The phone was ringing when he shut the door behind him.
He crossed the George Washington Bridge and an hour later turned off the primary road and walked the sidewalk past the day-care center and the library that were nestled inside the residential neighborhood. The road dipped and came to a second primary road where he turned left and the traffic picked up again. Past the gas stations he walked to the overpass and followed the shoulder down the on-ramp to the divided highway where the cars washed past with an old familiarity that quickly settled back in his ears.
He regained an eye for those locations that best served his needs for rest and renewal. He landed on a final redoubt of trees, he slept behind deserted buildings. There were occasional run-ins with unsympathetic authorities who pressed on him their provincial dogmas of safety and propriety. People did not like him on their private lawns or inside their public parks. He made no appeal to their sympathy. He simply packed up and moved on. He had proven long ago that there was no circumstance under which he could not walk if he put his mind to it.
He never returned to New York. Months passed before he could even bring himself to call home again.
Three years after leaving, he drifted into a community library in what remained of central Louisiana to use the free computers alongside the homeless and the refugees. Becka had sent him an email that had languished in his inbox for over a month. She told him of test results that confirmed with near certainty that her mother was no longer in remission. What Becka did not mention was that those tests had come in months ago and that Jane had asked Becka to wait until the end to tell him, so that he wouldn’t be tempted to return to her bedside.
He called that afternoon. He stood on the exposed side of a gas station as a heat wave issued from an incinerating and merciless sun.
“Why do you put any stock in those test results?” he asked Jane. “What are your symptoms?”
“My symptoms?” she said.
“You’ve already proven it was bogus, Jane. The whole thing was bogus.”
“It’s different this time.”
“What are you saying? That you’re dying? Who’s telling you that you’re dying?”
“Nobody needs to tell me,” she replied. “I’m dying. They tell me I’m dying because I’m dying.”
He had to inform her that she wasn’t dying. She simply wasn’t trying hard enough to overcome the nihilism of the body. The soul was inside her doing the work of angels to repulse the atheistic forces of biology and strict materialism and she needed to do her part to show God which side she was on. He suggested going for a jog or cooking a large meal.

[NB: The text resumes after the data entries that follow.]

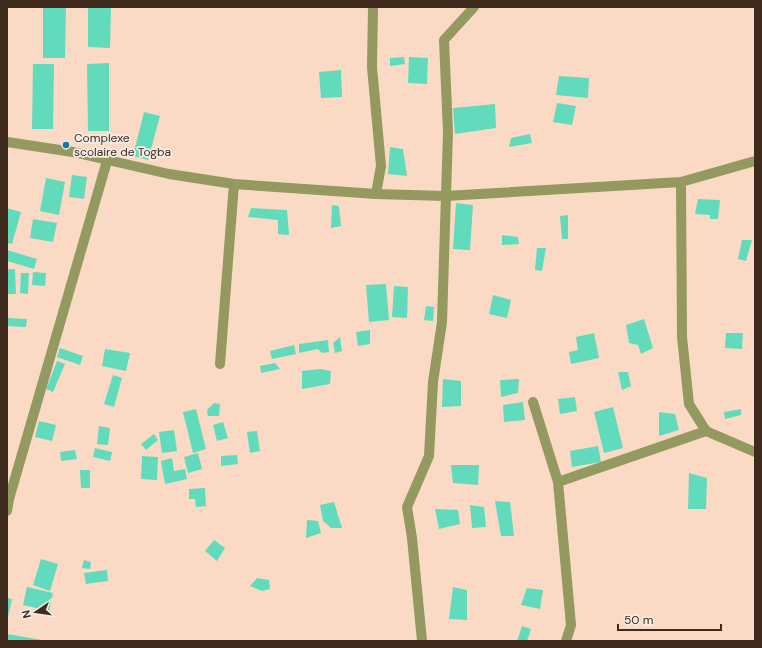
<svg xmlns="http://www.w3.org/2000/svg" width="762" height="648" font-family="'DM Sans',sans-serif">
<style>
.building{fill:#61dbbc}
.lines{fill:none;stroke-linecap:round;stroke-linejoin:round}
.street{stroke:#93995f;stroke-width:10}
.poi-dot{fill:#1579a5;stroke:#f7ece5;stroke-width:1.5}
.labels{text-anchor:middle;stroke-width:3.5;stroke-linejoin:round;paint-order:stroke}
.poi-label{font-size:12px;fill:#3f2b1d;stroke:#f7ece5;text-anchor:start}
</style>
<rect width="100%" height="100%" fill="#fadac5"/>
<path class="building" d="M43,7h23l-1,51h-22z
M88,7h23l-1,41 -22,-1z
M404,57l1,7 -15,2v-8z
M409,57l19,1 -1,26 -19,-1z
M109,63v68h-21l-1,-67z
M33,64h21l-1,65h-21z
M341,70l1,27 -21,1 -2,-26z
M559,76l30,2 -1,20 -32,-3z
M557,103l19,3 -4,19 -19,-3z
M495,104l1,24 -41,6 -2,-26z
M144,112l16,4 -12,44 -15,-4z
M530,134l2,9 -23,4 2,-9z
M390,147l13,2 4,27 -19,-2z
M72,175l15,2 -3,22 -15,-2z
M46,178l19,4 -6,33 -19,-4z
M698,199l22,1 -2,19h-8v-4l-15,-1z
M456,203l17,2 -3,45 -17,-1z
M332,205l7,1 2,20 -10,2z
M7,208l14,4 -9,32 -5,-1z
M251,208l36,2 2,25 -11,-1v-14l-30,-3z
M568,215v24h-6l-2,-23z
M33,219l24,4 -4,19 -23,-4z
M502,235l16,2 1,7 -17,1z
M742,240h10l-6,21 -8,-2z
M537,248h9l-4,23 -7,-1z
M7,250l30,9 -3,10 -27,-8z
M7,269h8l1,25h-9z
M33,272l13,1 -1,13 -13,-1z
M21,273h8l-1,21 -8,-1z
M386,284l3,36 -20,2 -3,-37z
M394,286l14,1 -1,31 -15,-1z
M493,295l18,5 -4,18 -18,-4z
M426,306l8,1 -1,14 -9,-1z
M7,318l20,1 -1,8 -19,-1z
M644,319l9,29 -12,6 -3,-9 -9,-2 -3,-18z
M370,330v14l-12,2 -2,-14z
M594,333l5,25 -28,6 -2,-12 9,-2 -2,-13z
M726,333h17l-1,16 -17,-1z
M340,337l2,14 -7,2 -2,-10z
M328,340l1,12 -7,1 -4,-4 -19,4v-9z
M294,345l2,9 -24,5 -2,-8z
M60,348l23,8 -3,9 -23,-8z
M105,349l25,4 -4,18 -24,-5z
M57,361l8,3 -12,28 -7,-3z
M275,363l5,6 -19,4 -1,-7z
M320,369l11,2 -1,13 -28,5v-18z
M618,372h10l3,14 -9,4z
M113,375l9,3 -8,29 -10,-3z
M443,379l18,2v25l-19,1z
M519,379l-1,14 -17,4 -1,-17z
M575,397l2,14 -17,3 -2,-15z
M523,402l2,18 -21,2 -1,-17z
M214,403l6,1 -1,12h-11l-1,-6z
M613,407l10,41 -19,5 -10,-41z
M196,409l10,40 -13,4 -10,-41z
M741,409v6l-16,4 -1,-7z
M659,412l16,2 4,16 -20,6z
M39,421l17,4 -4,16 -17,-4z
M223,422l5,16 -11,3 -4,-16z
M99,426l11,2 -2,17 -11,-1z
M174,430l3,21 -15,2 -3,-21z
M257,431l3,20 -10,2 -3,-21z
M154,434l4,6 -12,10 -5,-6z
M598,446l3,16 -29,5 -2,-16z
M95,448l17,4 -2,9 -17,-4z
M75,450l2,9 -16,2 -1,-9z
M198,453l4,16 -14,4 -4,-16z
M237,455l1,9 -17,2v-10z
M142,456l16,1 -1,23 -16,-1z
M172,458l2,13 11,-2 2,10 -22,5 -4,-23z
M451,465h28l-1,20 -25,-2z
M80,470h10v18h-9z
M689,473l18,5 -1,31h-18z
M205,488l1,18 -10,1 -1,-8h-6v-10z
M495,501l15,1 4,34h-13z
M334,502l8,26h-11l-8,-7 -3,-16z
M470,505l14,2 2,20 -14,1z
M435,509l23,1 2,14 -21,5z
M307,520l11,1 3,12 -15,5z
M214,540l11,8 -8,13 -12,-10z
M41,559l17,5 -8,27 -17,-6z
M84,560l7,2 -1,7 -8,-1z
M107,570l1,11 -22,3 -2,-11z
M257,578l12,2 1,9 -8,2 -12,-5z
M27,587l26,6 -4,18 -26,-6z
M453,587l14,3v30l-18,-1z
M527,588l16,2 -3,19 -19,-4z
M7,598l5,1 -4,18h-1z
M522,626l9,3 -4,12h-10z
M7,634l35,6v1h-35z"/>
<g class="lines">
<path class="street" d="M373,7l-1,60 9,99 -5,28
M7,142l66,10 96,22 65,10 142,10 69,2 236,-14 74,-21
M681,182l1,155 7,67 17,27 49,21
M220,364l14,-180
M533,402l25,80 13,143 -5,16
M558,482l148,-51
M7,511l2,-12 98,-338
M422,641l-10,-103 -5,-31 22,-51 4,-74 9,-60 6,-190 -4,-92 30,-33"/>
</g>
<circle class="poi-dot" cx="66" cy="145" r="4"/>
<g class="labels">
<g class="poi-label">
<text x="74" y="142">Complexe<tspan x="74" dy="14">scolaire de Togba</tspan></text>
</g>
</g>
<rect width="762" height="648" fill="none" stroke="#3f2b1d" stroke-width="16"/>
<g transform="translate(36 612) rotate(257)" stroke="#f7ece5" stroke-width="3" paint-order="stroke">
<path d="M0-3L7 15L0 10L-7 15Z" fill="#3f2b1d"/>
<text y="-6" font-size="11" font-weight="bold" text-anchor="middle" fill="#3f2b1d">N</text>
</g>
<path d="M618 624v6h103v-6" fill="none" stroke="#3f2b1d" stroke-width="2"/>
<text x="624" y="624" font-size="12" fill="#3f2b1d" stroke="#f7ece5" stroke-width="3" paint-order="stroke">50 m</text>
</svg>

His medication required tweaking from time to time, and then the clarity would come flooding back to him. He spoke a mile a minute. She could hardly get a word in. She asked him if he was taking his medication and he became furious. The obnoxious certainties of some people! The rigid orthodoxies of cause and effect! Whenever anyone was presented with the one true eschatology and the work of the divine, they wanted to drag those verities through the rivulets of shit dug and tended to by Western medicine. They were the drugged zombies, not him. He wasn’t crazy. He just saw things others could not see.